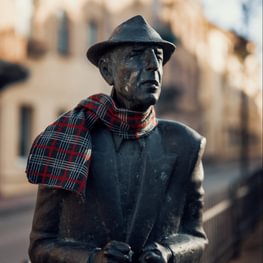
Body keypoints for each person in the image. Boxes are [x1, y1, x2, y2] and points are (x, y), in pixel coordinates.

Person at [26, 15, 207, 263]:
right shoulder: (68, 139)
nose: (153, 65)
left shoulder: (187, 145)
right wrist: (91, 259)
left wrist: (169, 253)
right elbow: (40, 245)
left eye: (159, 57)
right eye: (136, 54)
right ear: (107, 70)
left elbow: (196, 236)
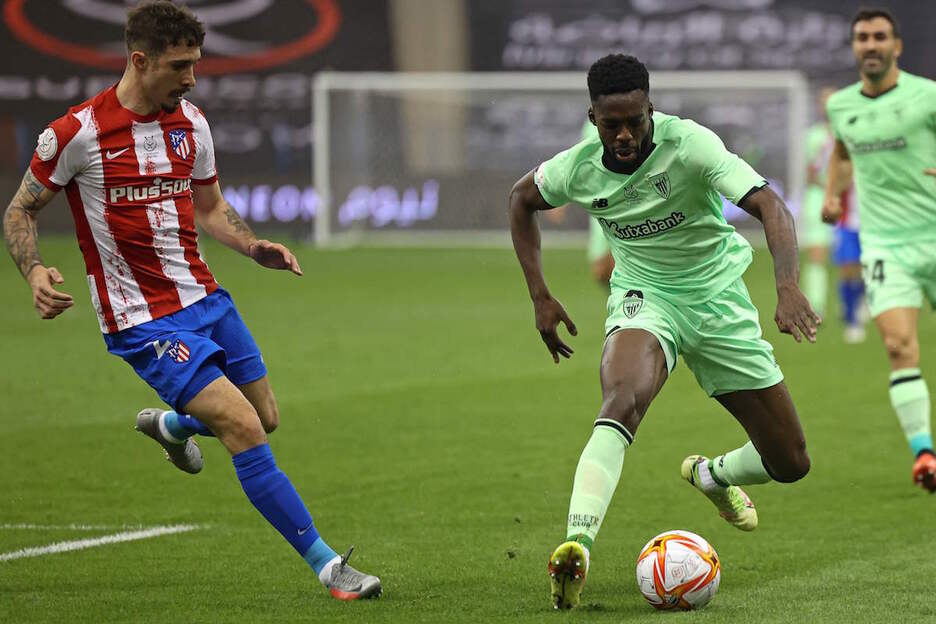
☆ ☆ ☆
> [WHAT THIS TASK INVOLVES]: None of the pictures belong in the copy; transcribe the rest of the data exactly.

> [RESULT OF THE EXERCISE]:
Body keypoints for each person in the image. Boxes are [x1, y1, x2, y2] and points are (x, y), in pixel coordinates.

Person at [26, 15, 207, 263]:
right shoulder: (68, 139)
nose: (153, 65)
left shoulder: (187, 145)
right wrist: (91, 259)
left wrist: (169, 253)
right elbow: (40, 245)
left eye: (159, 57)
right eye: (136, 54)
right ear: (107, 70)
left elbow: (196, 236)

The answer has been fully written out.